* Saved entries:
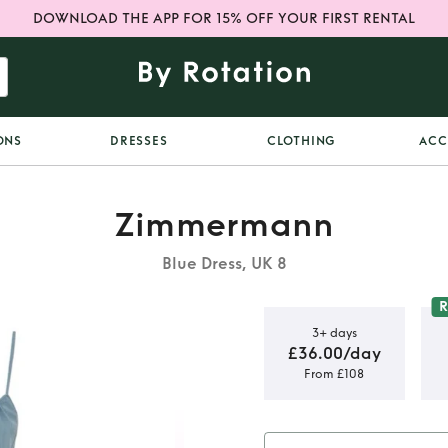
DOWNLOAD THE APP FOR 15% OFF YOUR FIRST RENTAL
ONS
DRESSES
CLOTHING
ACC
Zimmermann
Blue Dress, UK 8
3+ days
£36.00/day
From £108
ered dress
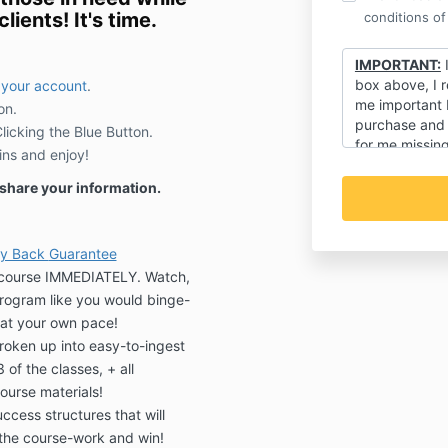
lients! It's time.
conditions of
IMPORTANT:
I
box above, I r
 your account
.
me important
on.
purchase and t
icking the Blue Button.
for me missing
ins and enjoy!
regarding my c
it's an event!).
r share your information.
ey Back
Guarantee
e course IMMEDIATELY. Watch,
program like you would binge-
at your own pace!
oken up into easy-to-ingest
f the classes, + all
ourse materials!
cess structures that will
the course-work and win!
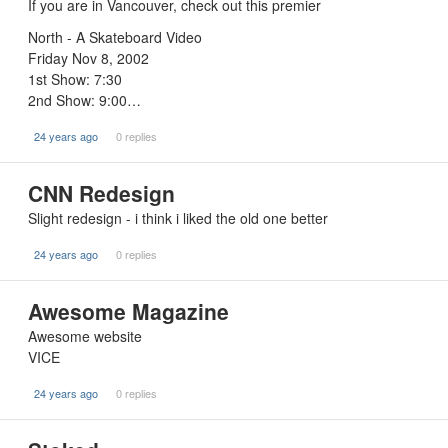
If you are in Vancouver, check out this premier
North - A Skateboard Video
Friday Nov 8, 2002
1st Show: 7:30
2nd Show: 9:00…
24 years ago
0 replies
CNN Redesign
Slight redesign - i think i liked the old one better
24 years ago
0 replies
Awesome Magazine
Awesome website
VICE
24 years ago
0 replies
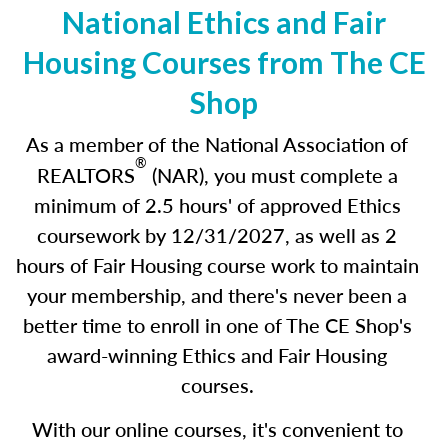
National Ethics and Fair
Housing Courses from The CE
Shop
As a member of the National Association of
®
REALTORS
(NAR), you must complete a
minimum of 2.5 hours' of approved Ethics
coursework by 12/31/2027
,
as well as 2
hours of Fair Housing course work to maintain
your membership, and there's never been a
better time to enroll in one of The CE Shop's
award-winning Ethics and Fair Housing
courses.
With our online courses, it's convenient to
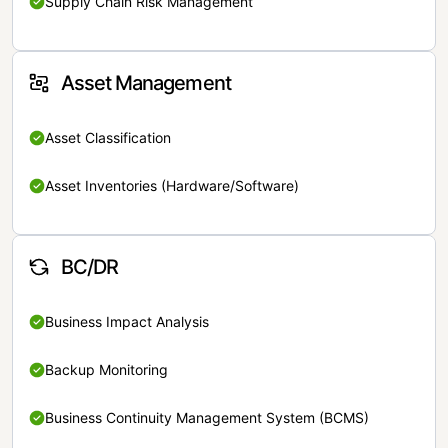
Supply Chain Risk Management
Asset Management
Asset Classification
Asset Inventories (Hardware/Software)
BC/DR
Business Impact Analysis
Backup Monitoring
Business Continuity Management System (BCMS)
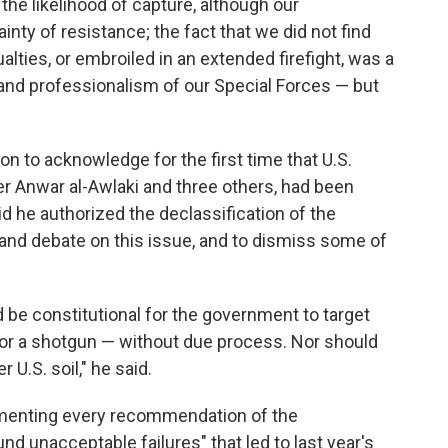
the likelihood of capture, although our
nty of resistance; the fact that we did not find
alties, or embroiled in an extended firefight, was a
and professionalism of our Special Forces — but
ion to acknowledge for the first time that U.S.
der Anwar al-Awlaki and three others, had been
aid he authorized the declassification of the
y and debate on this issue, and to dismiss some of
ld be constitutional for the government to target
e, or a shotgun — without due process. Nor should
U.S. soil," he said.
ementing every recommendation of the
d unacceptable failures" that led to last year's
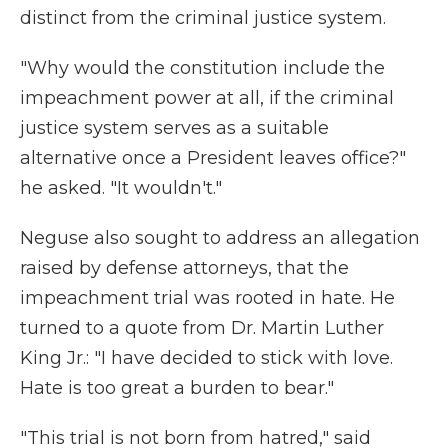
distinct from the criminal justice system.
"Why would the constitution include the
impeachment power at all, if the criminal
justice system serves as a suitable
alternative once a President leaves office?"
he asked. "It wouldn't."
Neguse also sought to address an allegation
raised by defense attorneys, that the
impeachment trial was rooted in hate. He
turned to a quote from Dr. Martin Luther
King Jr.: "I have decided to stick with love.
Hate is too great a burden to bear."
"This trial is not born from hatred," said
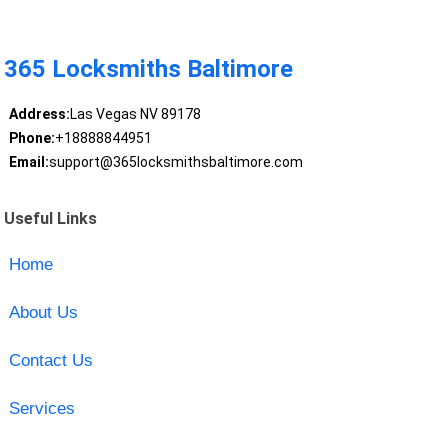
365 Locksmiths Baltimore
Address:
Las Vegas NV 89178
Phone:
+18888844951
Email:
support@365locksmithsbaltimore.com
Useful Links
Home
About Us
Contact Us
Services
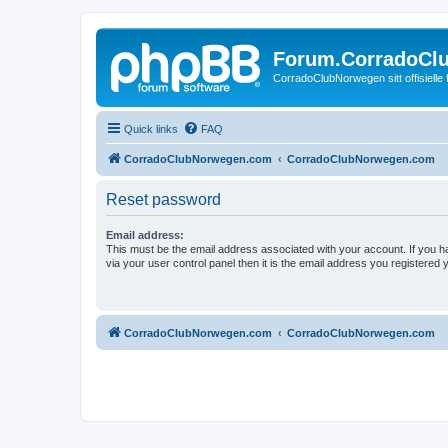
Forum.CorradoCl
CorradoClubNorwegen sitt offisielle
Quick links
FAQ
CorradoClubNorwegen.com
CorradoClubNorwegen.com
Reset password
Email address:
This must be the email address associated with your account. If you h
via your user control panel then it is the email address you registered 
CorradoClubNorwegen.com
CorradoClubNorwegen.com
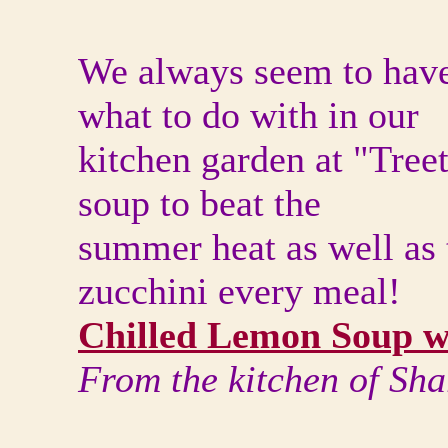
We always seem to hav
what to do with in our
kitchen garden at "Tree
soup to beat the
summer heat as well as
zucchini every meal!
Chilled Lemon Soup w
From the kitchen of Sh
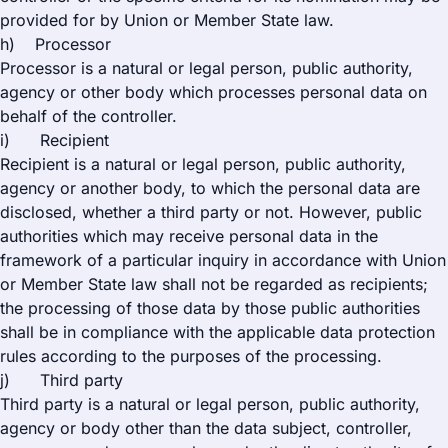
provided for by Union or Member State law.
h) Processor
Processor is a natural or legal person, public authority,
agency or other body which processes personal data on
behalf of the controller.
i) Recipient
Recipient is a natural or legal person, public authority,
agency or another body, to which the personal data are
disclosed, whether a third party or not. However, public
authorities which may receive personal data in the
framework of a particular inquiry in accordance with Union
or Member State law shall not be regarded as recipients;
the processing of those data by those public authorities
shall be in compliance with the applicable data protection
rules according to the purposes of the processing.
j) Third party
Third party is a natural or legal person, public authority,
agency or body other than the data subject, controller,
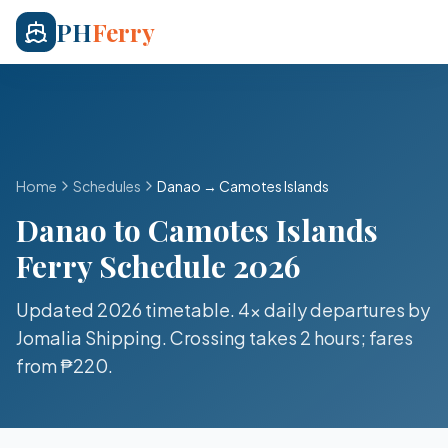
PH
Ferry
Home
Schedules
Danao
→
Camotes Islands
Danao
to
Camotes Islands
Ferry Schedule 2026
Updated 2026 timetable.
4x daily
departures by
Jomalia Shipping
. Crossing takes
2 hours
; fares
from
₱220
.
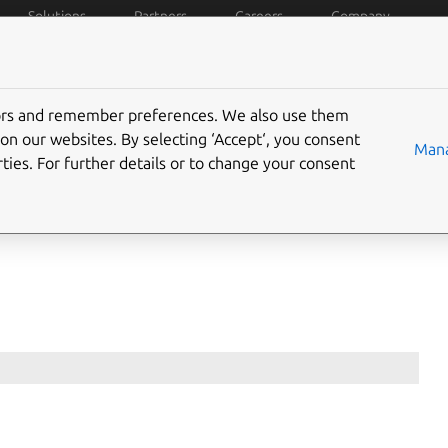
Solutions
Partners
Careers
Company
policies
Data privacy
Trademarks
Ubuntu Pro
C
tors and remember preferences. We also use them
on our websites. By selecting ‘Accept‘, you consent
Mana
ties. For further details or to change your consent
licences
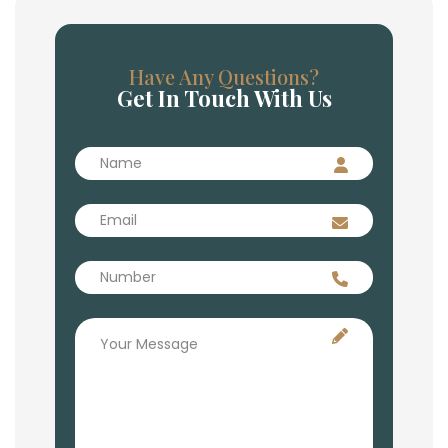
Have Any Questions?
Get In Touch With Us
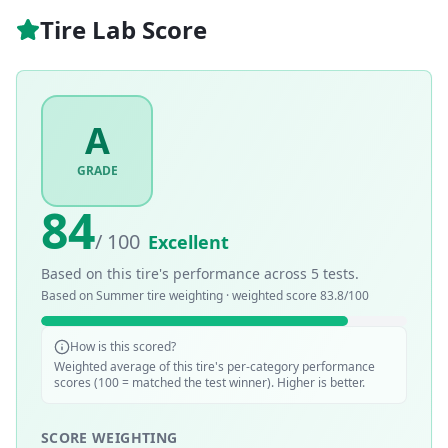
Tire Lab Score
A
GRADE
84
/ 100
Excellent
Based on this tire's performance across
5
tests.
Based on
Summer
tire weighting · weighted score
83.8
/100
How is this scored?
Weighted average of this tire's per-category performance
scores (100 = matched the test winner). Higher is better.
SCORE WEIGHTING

* What you have to do: Rewrite the items from the line with "Supply Chain Risk Management" to the line with "Business Continuity Management System (BCMS)", changing every "Asset" to "Resource" and leaving everything else as it is.

* Solution below:
Supply Chain Risk Management
Resource Management
Resource Classification
Resource Inventories (Hardware/Software)
BC/DR
Business Impact Analysis
Backup Monitoring
Business Continuity Management System (BCMS)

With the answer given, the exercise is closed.